Photo Yavuz Alatan (AFP/Getty Images).

MàJ. Deux autres photographes étaient présents et ont également enregistré la scène: Yavuz Alatan (voir ci-dessus) et Hasim Kilic (lire: “Three Photographers Witnessed an Assassination. One Photo Went Viral« ).

11 réflexions au sujet de « Le meurtre de l’ambassadeur, comme au cinéma? »

  1. J’ai pensé qu’au contraire cette image allait rester dans l’histoire. Peut-être plus encore que celle de l’assassinat d’Oswald par Ruby ou celle de l’assassinat d’un prisonnier par le chef de la police du Sud Vietnam à Saïgon. http://imagesociale.fr/124 .
    Lorsque je l’ai découverte, ce n’est pas à Holywood que j’ai pensé mais au récit national cher à Fillon. Il n’y a pas je pense de malentendu. L’assassin a voulu entrer dans un récit national turque encore en train de s’écrire et il y est parvenu. (L’histoire n’est d’ailleurs pas terminée. Sera-t-il jugé puis exécuté, emprisonné puis libéré, assassiné dans des circonstances mystérieuses?)
    Est-ce que l’on en gardera la version muette ou sonorisée? Ca dépendra je suppose de qui aura écrit le récit.

  2. @Thierry: L’assassin a été tué par les policiers. Je n’ai pas dit que cette image n’allait pas passer à l’histoire. En fait, c’est bien parti pour. J’exprime simplement un avis personnel, qui est réservé. L’image est moins en cause que sa réception. La photo est tout à fait remarquable, et le photographe n’y est pour rien si le meurtrier s’est costumé en garde du corps. En revanche, ce que j’ai perçu de la réception me laisse dubitatif. Comme la photo de Beyrouth de Spencer Platt (elle aussi très lisible et très belle), on l’apprécie pour de mauvaises raisons: pour ce qu’elle évoque plutôt que pour que pour ce qu’elle montre.

  3. Cette image est un aboutissement de l’iconographie rêvée par certains groupes terroristes. L’absence de sang et de visage, le cadrage et les références « pop culture », l’incertitude quant à l’auteur du geste – peut-être pas affilié à un quelconque extrême dans l’absolu puisqu’alors qu’il en avait le loisir il n’a buté ni la presse, ni d’autres autorités présentes – l’image saisit ce désir de son sujet de se revendiquer comme ‘révolté’ et non comme barbare, mais on ne sait pas quels intérêts elle sert, ni quelles adhésions recherchaient son sujet, qui, selon toutes probabilités, se savait photographié.

    Ce n’est pas une image pour « faire peur » mais une image en quête d’adhésion.
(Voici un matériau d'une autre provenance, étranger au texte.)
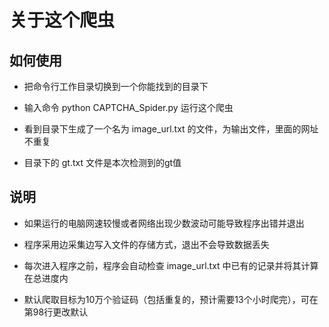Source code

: # 关于这个爬虫

## 如何使用

+ 把命令行工作目录切换到一个你能找到的目录下

+ 输入命令 python CAPTCHA_Spider.py 运行这个爬虫

+ 看到目录下生成了一个名为 image_url.txt 的文件，为输出文件，里面的网址不重复

+ 目录下的 gt.txt 文件是本次检测到的gt值

## 说明

* 如果运行的电脑网速较慢或者网络出现少数波动可能导致程序出错并退出

* 程序采用边采集边写入文件的存储方式，退出不会导致数据丢失

* 每次进入程序之前，程序会自动检查 image_url.txt 中已有的记录并将其计算在总进度内

* 默认爬取目标为10万个验证码（包括重复的，预计需要13个小时爬完），可在第98行更改默认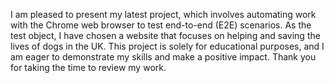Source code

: I am pleased to present my latest project, which involves automating work with the Chrome web browser to test end-to-end (E2E) scenarios. As the test object, I have chosen a website that focuses on helping and saving the lives of dogs in the UK. This project is solely for educational purposes, and I am eager to demonstrate my skills and make a positive impact. Thank you for taking the time to review my work.
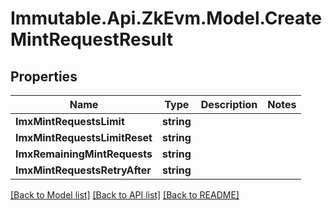 # Immutable.Api.ZkEvm.Model.CreateMintRequestResult

## Properties

Name | Type | Description | Notes
------------ | ------------- | ------------- | -------------
**ImxMintRequestsLimit** | **string** |  | 
**ImxMintRequestsLimitReset** | **string** |  | 
**ImxRemainingMintRequests** | **string** |  | 
**ImxMintRequestsRetryAfter** | **string** |  | 

[[Back to Model list]](../README.md#documentation-for-models) [[Back to API list]](../README.md#documentation-for-api-endpoints) [[Back to README]](../README.md)

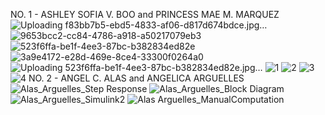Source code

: NO. 1 - ASHLEY SOFIA V. BOO and PRINCESS MAE M. MARQUEZ
![Uploading f83bb7b5-ebd5-4833-af06-d817d674bdce.jpg…]()
![9653bcc2-cc84-4786-a918-a50217079eb3](https://github.com/ashleysof/CSE_BlockDiagramAlgebra_ECE425_ME4203_Group10_2024/assets/161012750/96ab0ffb-7198-47a7-bc96-534eae0eb8c2)
![523f6ffa-be1f-4ee3-87bc-b382834ed82e](https://github.com/ashleysof/CSE_BlockDiagramAlgebra_ECE425_ME4203_Group10_2024/assets/161012750/09a693ba-7e14-4c6b-926f-a0c848cc5580)
![3a9e4172-e28d-469e-8ce4-33300f0264a0](https://github.com/ashleysof/CSE_BlockDiagramAlgebra_ECE425_ME4203_Group10_2024/assets/161012750/40c7ca5e-4f6d-4bdd-b3bd-04e0a40c1374)
![Uploading 523f6ffa-be1f-4ee3-87bc-b382834ed82e.jpg…]()
![1](https://github.com/ashleysof/CSE_BlockDiagramAlgebra_ECE425_ME4203_Group10_2024/assets/161012750/03130698-b403-4d3f-a179-7f9fc2f2574c)
![2](https://github.com/ashleysof/CSE_BlockDiagramAlgebra_ECE425_ME4203_Group10_2024/assets/161012750/27b4a69c-51ce-4c6f-af46-942ca0dc1529)
![3](https://github.com/ashleysof/CSE_BlockDiagramAlgebra_ECE425_ME4203_Group10_2024/assets/161012750/3190c5a5-9a27-463f-957d-bb8582ac0264)
![4](https://github.com/ashleysof/CSE_BlockDiagramAlgebra_ECE425_ME4203_Group10_2024/assets/161012750/689e7960-d5bc-4426-b89c-8842c3efec3b)
NO. 2 - ANGEL C. ALAS and ANGELICA ARGUELLES
![Alas_Arguelles_Step Response](https://github.com/AlasAngel/CSE_BlockDiagramAlgebra_ECE425_ME4203_Group10_2024/assets/161011972/42421dce-bf4e-4eea-929b-626af811a1d9)
![Alas_Arguelles_Block Diagram](https://github.com/ashleysof/CSE_BlockDiagramAlgebra_ECE425_ME4203_Group10_2024/assets/160557212/737b9e64-21a0-459e-9275-acafc4ceecf9)
![Alas_Arguelles_Simulink2](https://github.com/ashleysof/CSE_BlockDiagramAlgebra_ECE425_ME4203_Group10_2024/assets/160557212/05fece1c-f1c5-4035-a311-85508260dae2)
![Alas Arguelles_ManualComputation](https://github.com/ashleysof/CSE_BlockDiagramAlgebra_ECE425_ME4203_Group10_2024/assets/160557212/475ac11b-cc50-49c0-867d-5383765ad398)
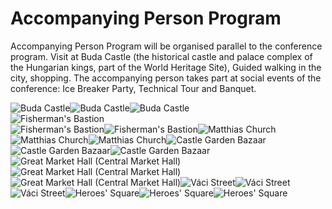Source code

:# Accompanying Person Program

Accompanying Person Program will be organised parallel to the conference program. Visit at Buda Castle (the historical castle and palace complex of the Hungarian kings, part of the World Heritage Site), Guided walking in the city, shopping. The accompanying person takes part at social events of the conference: Ice Breaker Party, Technical Tour and Banquet.

![Buda Castle](http://istvs2017.hu/wp-content/uploads/2016/12/Buda-castle.jpg)![Buda Castle](http://istvs2017.hu/wp-content/uploads/2016/12/Buda-Castle\_1.jpg)![Buda Castle](http://istvs2017.hu/wp-content/uploads/2016/12/Buda-Castle\_2.jpg)\
![Fisherman's Bastion](http://istvs2017.hu/wp-content/uploads/2016/12/fishermens-bastion.jpg)\
![Fisherman's Bastion](http://istvs2017.hu/wp-content/uploads/2016/12/fishermens-bastion\_2.jpg)![Fisherman's Bastion](http://istvs2017.hu/wp-content/uploads/2016/12/fishermens-bastion\_1.jpg)![Matthias Church](http://istvs2017.hu/wp-content/uploads/2016/12/Matthias-church.jpg)![Matthias Church](http://istvs2017.hu/wp-content/uploads/2016/12/Matthias-church\_1.jpg)![Matthias Church](http://istvs2017.hu/wp-content/uploads/2016/12/Matthias-church\_2.jpg)![Castle Garden Bazaar](http://istvs2017.hu/wp-content/uploads/2016/12/the\_castle\_garden\_bazaar.jpg)![Castle Garden Bazaar](http://istvs2017.hu/wp-content/uploads/2016/12/the\_castle\_garden\_bazaar\_1.jpg)![Castle Garden Bazaar](http://istvs2017.hu/wp-content/uploads/2016/12/the\_castle\_garden\_bazaar\_2.jpg)![Great Market Hall (Central Market Hall)](http://istvs2017.hu/wp-content/uploads/2016/12/Great\_Market\_Hall\_Budapest.jpg)![Great Market Hall (Central Market Hall)](http://istvs2017.hu/wp-content/uploads/2016/12/Great\_Market\_Hall\_Budapest\_1.jpg)![Great Market Hall (Central Market Hall)](http://istvs2017.hu/wp-content/uploads/2016/12/Great\_Market\_Hall\_Budapest\_2.jpg)![Váci Street](http://istvs2017.hu/wp-content/uploads/2016/12/Vaci-street.jpg)![Váci Street](http://istvs2017.hu/wp-content/uploads/2016/12/Vaci-street\_1.jpg)![Váci Street](http://istvs2017.hu/wp-content/uploads/2016/12/Vaci-street\_2.jpg)![Heroes' Square](http://istvs2017.hu/wp-content/uploads/2016/12/Heroes-Square.jpg)![Heroes' Square](http://istvs2017.hu/wp-content/uploads/2016/12/Heroes-Square\_1.jpg)![Heroes' Square](http://istvs2017.hu/wp-content/uploads/2016/12/Heroes-Square\_2.jpg)

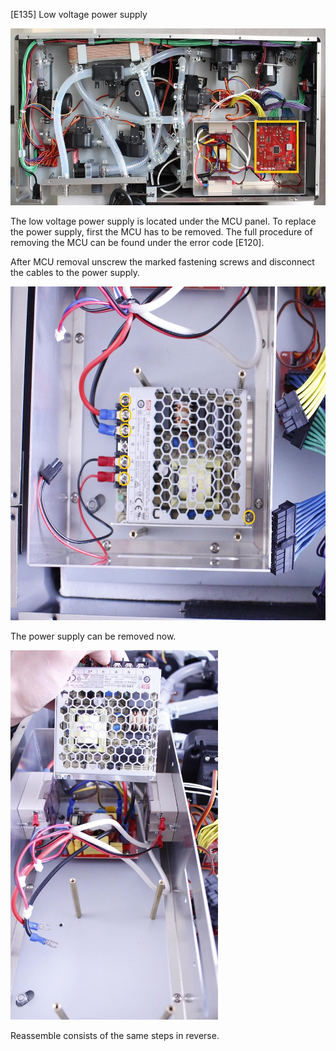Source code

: \[E135\] Low voltage power supply

<img src="./E135 - Low voltage power supply//media/image2.jpg" style="width:6.27014in;height:2.94638in" alt="C:\Users\Máté\Desktop\Service Manual for BREWIE+\3.9. Hibakódok szerinti szerelési utasítások\Új képek\E120 total.jpg" />

The low voltage power supply is located under the MCU panel. To replace
the power supply, first the MCU has to be removed. The full procedure of
removing the MCU can be found under the error code \[E120\].

After MCU removal unscrew the marked fastening screws and disconnect the
cables to the power supply.

<img src="./E135 - Low voltage power supply//media/image3.jpg" style="width:6.26042in;height:5.5625in" />

The power supply can be removed now.

<img src="./E135 - Low voltage power supply//media/image1.jpg" style="width:3.45833in;height:6.15625in" />

Reassemble consists of the same steps in reverse.
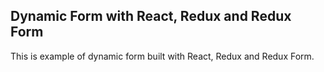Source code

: ## Dynamic Form with React, Redux and Redux Form

This is example of dynamic form built with React, Redux and Redux Form.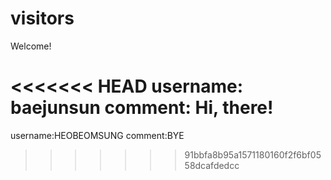 # visitors

Welcome!

<<<<<<< HEAD
username: baejunsun
comment: Hi, there!
=======
username:HEOBEOMSUNG
comment:BYE
>>>>>>> 91bbfa8b95a1571180160f2f6bf0558dcafdedcc
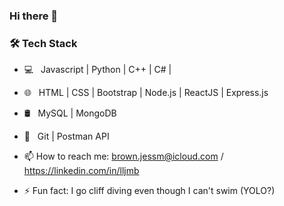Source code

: ### Hi there 👋

<h3>🛠 Tech Stack</h3>

- 💻 &nbsp; Javascript | Python | C++ | C# | 
- 🌐 &nbsp; HTML | CSS | Bootstrap | Node.js | ReactJS | Express.js
- 🛢 &nbsp; MySQL | MongoDB
- 🔧 &nbsp; Git | Postman API 

- 📫 How to reach me: brown.jessm@icloud.com / https://linkedin.com/in/lljmb
- ⚡ Fun fact: I go cliff diving even though I can't swim (YOLO?)
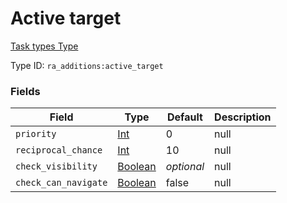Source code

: # Active target
[Task types Type](../task_types_types.md)

Type ID: `ra_additions:active_target`
### Fields
Field | Type | Default | Description
------|------|---------|-------------
`priority` | [Int](../data_types/int.md) | 0 | null
`reciprocal_chance` | [Int](../data_types/int.md) | 10 | null
`check_visibility` | [Boolean](../data_types/boolean.md) | _optional_ | null
`check_can_navigate` | [Boolean](../data_types/boolean.md) | false | null
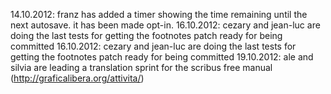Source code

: 14.10.2012: franz has added a timer showing the time remaining until the next autosave. it has been made opt-in.
16.10.2012: cezary and jean-luc are doing the last tests for getting the footnotes patch ready for being committed
16.10.2012: cezary and jean-luc are doing the last tests for getting the footnotes patch ready for being committed
19.10.2012: ale and silvia are leading a translation sprint for the scribus free manual (http://graficalibera.org/attivita/)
J’étais assez certaine que vous alliez réagir pour remettre cette image à sa place, cliché d’une époque qui ferait aussi bien d’arrêter son show.

  4. Merci pour cet article intéressant malgré les circonstances d’une lourdeur terrible.

    Ce sont également les suites de l’événement qui donneront sa force et sa postérité à l’image, bien plus que sa reprise sur les réseaux sociaux le jour même, m’est avis. Car de la même manière, la gravure célèbre de l’assassinat de Sarajevo est restée dans les annales parce que l’événement est considéré comme le déclencheur de la première guerre mondiale, et donc présente dans tous les livres d’histoire à ce titre.
    Considérant cela on ne peut qu’espérer que cette photo ne reste pas dans les mémoires.

  5. Glaçant de constater comment une image devient simultanément à fois histoire et Histoire. On ne peut que saluer le sang froid du photographe qui a continué à mitrailler alors que celui de la victime n’était pas encore refroidi … Et je profite de ce 1er commentaire que je vous laisse pour vous remercier pour votre travail d’analyse toujours fin, et fort à propos.

  6. Pourquoi profite-on de regarder de ces images? C’est pour ça qu’on a besoin de les analyser?
    Pourquoi on ne nous horrifions pas de regarder la mort en HD en temps réel?

    C’est une folie comme la réalité a défini les images du cinema, mais encore plus comme aujourd’hui les images du cinéma redéfinissent la réalité. Et pire encore, comme on profite ça. C’est un bon temps pour les images, pour les créateurs d’images, mais qui reste pour l’humanité, pour la valeur de la vie?